Records supplied »

╭──

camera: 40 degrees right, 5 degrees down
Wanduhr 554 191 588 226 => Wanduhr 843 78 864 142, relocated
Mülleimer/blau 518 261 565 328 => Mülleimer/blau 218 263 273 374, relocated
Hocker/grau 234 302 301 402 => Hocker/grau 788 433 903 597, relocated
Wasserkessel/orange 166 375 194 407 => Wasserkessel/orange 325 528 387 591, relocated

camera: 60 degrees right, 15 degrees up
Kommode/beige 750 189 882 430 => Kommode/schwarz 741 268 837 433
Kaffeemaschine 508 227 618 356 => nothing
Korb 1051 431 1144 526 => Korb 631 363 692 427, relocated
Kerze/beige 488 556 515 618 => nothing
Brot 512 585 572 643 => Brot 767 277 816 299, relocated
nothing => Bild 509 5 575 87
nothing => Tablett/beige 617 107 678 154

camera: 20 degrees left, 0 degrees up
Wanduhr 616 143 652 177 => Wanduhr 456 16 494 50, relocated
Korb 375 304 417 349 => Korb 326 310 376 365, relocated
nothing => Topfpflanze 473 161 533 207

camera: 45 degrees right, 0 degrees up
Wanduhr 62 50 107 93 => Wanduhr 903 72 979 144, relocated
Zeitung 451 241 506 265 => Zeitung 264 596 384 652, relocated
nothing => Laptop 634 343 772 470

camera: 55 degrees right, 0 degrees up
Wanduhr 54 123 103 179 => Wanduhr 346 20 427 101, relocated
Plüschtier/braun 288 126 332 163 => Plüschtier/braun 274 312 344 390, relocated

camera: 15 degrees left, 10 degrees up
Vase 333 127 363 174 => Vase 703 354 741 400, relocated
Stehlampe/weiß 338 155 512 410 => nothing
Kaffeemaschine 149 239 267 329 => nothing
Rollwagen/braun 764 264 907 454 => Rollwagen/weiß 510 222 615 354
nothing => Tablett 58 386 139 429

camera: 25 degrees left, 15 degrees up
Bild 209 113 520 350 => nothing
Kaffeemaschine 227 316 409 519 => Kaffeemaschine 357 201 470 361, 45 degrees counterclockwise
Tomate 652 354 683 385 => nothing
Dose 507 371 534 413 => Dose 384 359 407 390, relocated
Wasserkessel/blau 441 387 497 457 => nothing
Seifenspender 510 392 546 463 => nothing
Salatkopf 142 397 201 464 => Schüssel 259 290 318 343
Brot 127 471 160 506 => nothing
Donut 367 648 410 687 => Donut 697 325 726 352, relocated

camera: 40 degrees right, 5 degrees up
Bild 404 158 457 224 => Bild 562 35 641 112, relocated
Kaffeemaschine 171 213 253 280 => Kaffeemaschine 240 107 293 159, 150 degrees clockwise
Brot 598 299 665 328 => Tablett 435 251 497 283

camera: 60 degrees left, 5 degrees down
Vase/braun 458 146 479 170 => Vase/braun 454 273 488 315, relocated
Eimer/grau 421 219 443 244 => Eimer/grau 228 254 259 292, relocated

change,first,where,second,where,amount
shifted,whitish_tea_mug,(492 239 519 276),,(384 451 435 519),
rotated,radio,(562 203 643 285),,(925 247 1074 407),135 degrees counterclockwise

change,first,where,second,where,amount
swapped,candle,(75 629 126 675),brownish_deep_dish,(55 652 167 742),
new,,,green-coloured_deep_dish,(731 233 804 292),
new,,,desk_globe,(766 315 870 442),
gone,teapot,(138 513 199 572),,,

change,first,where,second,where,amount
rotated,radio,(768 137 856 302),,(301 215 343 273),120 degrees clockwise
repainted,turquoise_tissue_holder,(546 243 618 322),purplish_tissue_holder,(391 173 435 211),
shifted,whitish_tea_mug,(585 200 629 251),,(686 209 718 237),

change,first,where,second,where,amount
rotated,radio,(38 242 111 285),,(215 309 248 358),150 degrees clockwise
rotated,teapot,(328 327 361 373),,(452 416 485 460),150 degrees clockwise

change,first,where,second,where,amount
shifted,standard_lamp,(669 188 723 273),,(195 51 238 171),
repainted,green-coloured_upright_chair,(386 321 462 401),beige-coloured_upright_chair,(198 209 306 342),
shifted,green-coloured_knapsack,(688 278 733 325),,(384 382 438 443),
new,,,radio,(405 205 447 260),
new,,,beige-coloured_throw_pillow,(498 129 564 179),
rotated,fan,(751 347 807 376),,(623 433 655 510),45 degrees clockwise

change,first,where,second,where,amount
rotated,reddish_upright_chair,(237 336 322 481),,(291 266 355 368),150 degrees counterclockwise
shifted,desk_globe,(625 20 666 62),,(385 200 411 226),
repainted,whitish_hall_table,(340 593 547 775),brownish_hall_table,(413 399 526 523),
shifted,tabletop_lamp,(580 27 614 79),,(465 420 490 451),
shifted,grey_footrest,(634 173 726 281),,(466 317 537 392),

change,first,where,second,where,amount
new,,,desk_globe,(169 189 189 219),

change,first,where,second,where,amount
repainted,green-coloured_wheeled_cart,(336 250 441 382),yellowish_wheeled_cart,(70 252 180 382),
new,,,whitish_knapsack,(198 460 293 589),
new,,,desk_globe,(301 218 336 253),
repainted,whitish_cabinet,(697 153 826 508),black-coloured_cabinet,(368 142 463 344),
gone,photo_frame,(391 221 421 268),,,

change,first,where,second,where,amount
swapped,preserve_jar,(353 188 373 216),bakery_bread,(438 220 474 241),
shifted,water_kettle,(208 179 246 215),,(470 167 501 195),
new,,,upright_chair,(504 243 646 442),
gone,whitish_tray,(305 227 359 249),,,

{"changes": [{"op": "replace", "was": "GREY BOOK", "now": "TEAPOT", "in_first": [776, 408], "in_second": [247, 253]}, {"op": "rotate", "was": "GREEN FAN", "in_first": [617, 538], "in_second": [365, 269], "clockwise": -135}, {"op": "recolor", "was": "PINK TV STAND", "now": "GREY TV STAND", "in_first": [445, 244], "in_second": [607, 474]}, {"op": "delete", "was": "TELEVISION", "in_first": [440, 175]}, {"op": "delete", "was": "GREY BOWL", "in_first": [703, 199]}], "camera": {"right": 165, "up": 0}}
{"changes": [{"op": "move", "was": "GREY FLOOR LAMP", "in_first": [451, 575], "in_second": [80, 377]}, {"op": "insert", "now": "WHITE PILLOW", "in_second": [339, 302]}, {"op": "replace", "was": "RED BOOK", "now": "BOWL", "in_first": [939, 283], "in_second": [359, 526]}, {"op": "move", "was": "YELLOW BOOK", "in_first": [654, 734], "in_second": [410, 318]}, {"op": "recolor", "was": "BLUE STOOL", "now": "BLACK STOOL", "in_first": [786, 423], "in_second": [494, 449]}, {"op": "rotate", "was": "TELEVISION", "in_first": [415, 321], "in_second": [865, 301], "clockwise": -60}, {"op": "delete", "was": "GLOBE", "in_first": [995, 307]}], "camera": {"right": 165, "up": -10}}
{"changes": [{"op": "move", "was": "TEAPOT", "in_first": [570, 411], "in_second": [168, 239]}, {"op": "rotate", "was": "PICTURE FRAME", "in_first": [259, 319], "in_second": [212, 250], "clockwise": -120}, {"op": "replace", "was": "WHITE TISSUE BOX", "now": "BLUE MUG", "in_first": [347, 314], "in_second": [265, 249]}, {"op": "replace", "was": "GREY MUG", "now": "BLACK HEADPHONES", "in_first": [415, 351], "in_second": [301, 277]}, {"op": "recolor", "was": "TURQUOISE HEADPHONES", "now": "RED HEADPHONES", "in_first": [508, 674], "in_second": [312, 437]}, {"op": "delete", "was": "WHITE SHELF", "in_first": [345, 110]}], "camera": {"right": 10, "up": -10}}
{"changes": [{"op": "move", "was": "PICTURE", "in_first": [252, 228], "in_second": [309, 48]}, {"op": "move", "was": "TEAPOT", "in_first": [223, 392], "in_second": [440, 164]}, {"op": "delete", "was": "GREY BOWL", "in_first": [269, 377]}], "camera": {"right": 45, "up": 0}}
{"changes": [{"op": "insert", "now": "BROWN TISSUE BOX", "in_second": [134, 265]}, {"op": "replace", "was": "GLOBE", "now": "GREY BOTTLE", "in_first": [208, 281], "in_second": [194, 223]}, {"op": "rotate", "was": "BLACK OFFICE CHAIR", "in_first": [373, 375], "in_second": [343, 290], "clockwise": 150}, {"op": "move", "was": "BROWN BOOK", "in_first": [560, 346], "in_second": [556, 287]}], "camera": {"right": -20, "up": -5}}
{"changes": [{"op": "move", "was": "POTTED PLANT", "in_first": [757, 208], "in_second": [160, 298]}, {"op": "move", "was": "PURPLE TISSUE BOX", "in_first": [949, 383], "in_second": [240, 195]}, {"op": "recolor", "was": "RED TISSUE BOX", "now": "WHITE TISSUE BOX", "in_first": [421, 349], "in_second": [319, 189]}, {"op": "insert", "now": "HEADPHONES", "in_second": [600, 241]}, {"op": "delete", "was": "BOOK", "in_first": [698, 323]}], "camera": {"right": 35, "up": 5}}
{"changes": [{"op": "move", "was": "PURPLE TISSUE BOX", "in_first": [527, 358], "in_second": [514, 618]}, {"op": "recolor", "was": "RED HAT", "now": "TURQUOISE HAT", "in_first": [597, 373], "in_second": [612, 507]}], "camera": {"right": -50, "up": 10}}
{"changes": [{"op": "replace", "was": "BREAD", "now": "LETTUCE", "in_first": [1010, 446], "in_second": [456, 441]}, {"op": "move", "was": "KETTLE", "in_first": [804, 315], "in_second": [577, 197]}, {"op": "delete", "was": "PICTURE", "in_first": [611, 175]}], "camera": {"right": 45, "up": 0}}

╰──

Your goal » Begin at the first line of the records above and restate each line word for word, stopping after the line with "Hocker/grau 234 302".

Response area »
camera: 40 degrees right, 5 degrees down
Wanduhr 554 191 588 226 => Wanduhr 843 78 864 142, relocated
Mülleimer/blau 518 261 565 328 => Mülleimer/blau 218 263 273 374, relocated
Hocker/grau 234 302 301 402 => Hocker/grau 788 433 903 597, relocated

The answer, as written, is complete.